We used an LLM-driven assistant to help with a cross-cutting refactor: renaming a core domain concept from userAccount to accountProfile across a dozen modules. The assistant made many correct per-file edits, but a handful of files ended up with mixed names like user_profile or partial replacements inside comments and strings. The changes compiled locally, the suite passed, and reviewers missed the inconsistency during a hurried code review that trusted the AI output.
Part of the workflow had been multi-turn: we iterated with the assistant in a chat session, asking it to re-run renaming suggestions after addressing merge conflicts. That interaction pattern created a false sense of coverage — the assistant delivered plausible diffs, and because it was interactive we assumed it had global context.
How the failure surfaced during development
The bug surfaced when a runtime path that compiled dynamic imports failed in production with a subtle null reference. The problematic file still used the old name inside a factory that built keys for a cache: the unit tests used a mocked cache and didn’t exercise the real serialization logic. The build pipeline didn’t catch the mismatch because static type checks were light in that module and naming differences were syntactically valid.
Investigating the failure revealed a pattern: the model would propose consistent renames within a single file but treat cross-file references differently. It often suggested camelCase in some files and snake_case in others, and sometimes left identifiers inside template strings untouched. We verified references with a repo-wide search and used a verification checklist informed by our internal deep research processes to confirm symbolic consistency before patching.

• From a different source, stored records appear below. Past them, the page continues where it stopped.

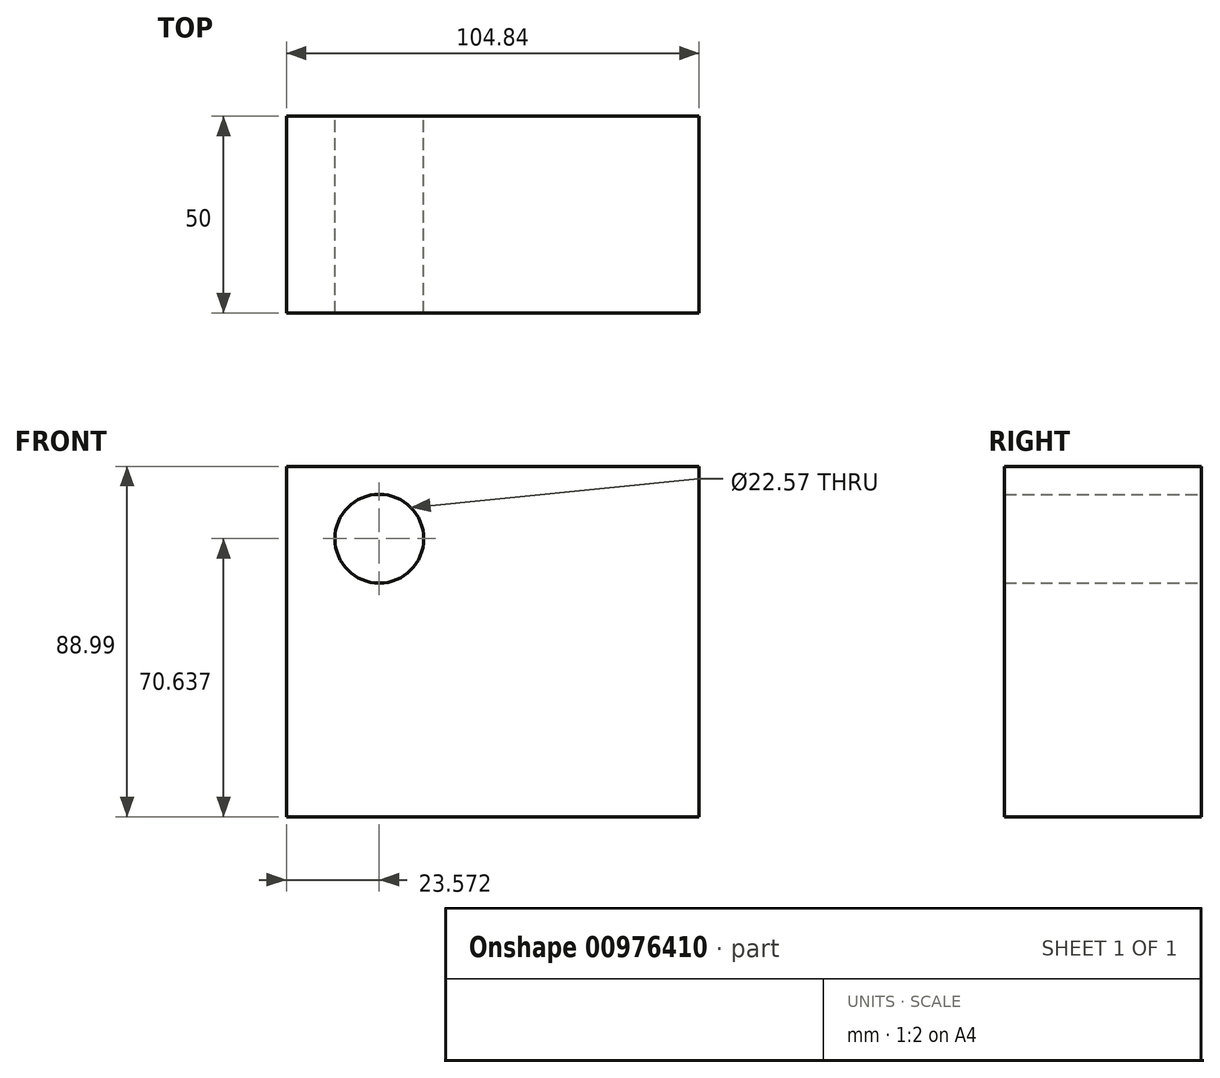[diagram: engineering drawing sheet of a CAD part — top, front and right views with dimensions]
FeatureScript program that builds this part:
annotation { "Feature Type Name" : "Feature", "Feature Type Description" : "" }
export const myFeature = defineFeature(function(context is Context, id is Id, definition is map)
    precondition{}
    {
        {
            var Q0;
            Q0=qCreatedBy(makeId("Front.planeOp"),FACE);
            var sketch = newSketch(context, id + "F0", { "sketchPlane" : qUnion([Q0])});
            skLineSegment(sketch, "E0.bottom", {"start": v(-52.42, 36.93) * mm, "end": v(52.42, 36.93) * mm});
            skLineSegment(sketch, "E0.top", {"start": v(-52.42, -52.06) * mm, "end": v(52.42, -52.06) * mm});
            skLineSegment(sketch, "E0.left", {"start": v(-52.42, 36.93) * mm, "end": v(-52.42, -52.06) * mm});
            skLineSegment(sketch, "E0.right", {"start": v(52.42, 36.93) * mm, "end": v(52.42, -52.06) * mm});
            skLineSegment(sketch, "E1.bottom", {"start": v(-12.43, 36.93) * mm, "end": v(-12.43, 36.93) * mm});
            skCircle(sketch, "E2", {"center": v(-28.85, 18.58) * mm, "radius": 11.29 * mm});
            skSolve(sketch);
        }
        {
            var Q0;
            Q0 = qSketchRegion(id + "F0", true);
            extrude(context, id + "F1", {"entities" : qUnion([Q0]), "depth" : 50 * mm, "offsetDistance" : 25 * mm});
        }
        {
            var Q0;
            Q0=makeQuery(id+"F0.imprint","IMPRINT",FACE,{"disambiguationData":[TD([[makeQuery(id+"F0.imprint","IMPRINT",EDGE,{"derivedFrom":sQuery(id+"F0.wireOp",EDGE,"E2")}),1.0]])]});
            extrude(context, id + "F2", {"entities" : qUnion([Q0]), "operationType" : NewBodyOperationType.REMOVE, "oppositeDirection" : true, "depth" : 25 * mm, "offsetDistance" : 25 * mm});
        }
    });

Why the inconsistency was subtle and easy to miss
Two small model behaviors compounded into the problem. First, the assistant optimizes edits per snippet: it focuses on local coherence and doesn’t guarantee atomic refactor semantics. Second, multi-turn interactions with limited context mean the assistant forgets earlier files or earlier agreed naming conventions unless those specifics are restated. The result is plausible code that diverges across files rather than a single canonical rename.
Human review biases made this worse. We trusted the assistant because its edits looked idiomatic in each file. Also, our tests mocked away the affected pathway, so automated checks gave green lights. A quick repo grep would have surfaced the mixed identifiers; a simple global symbol check could have prevented the regression. We documented this pattern on our internal notes and linked the team to crompt.ai resources for best practices in iterative model workflows.
Practical takeaways and small mitigations
Treat LLM refactors as a first draft, not an atomic code transformation. Add lightweight invariant checks: run repo-wide regex searches for both old and new names, enforce a one-pass linter rule for identifier patterns, and include an integration test that exercises serialization or dynamic import paths which are often missed by unit tests.
When using multi-turn assistants, keep a single canonical spec of the rename (format, casing, exceptions) and paste it into each session prompt. Prefer tooling that can perform atomic renames at the AST or language-server level for cross-file guarantees. These small steps reduce the chance that locally coherent but globally inconsistent edits slip into production.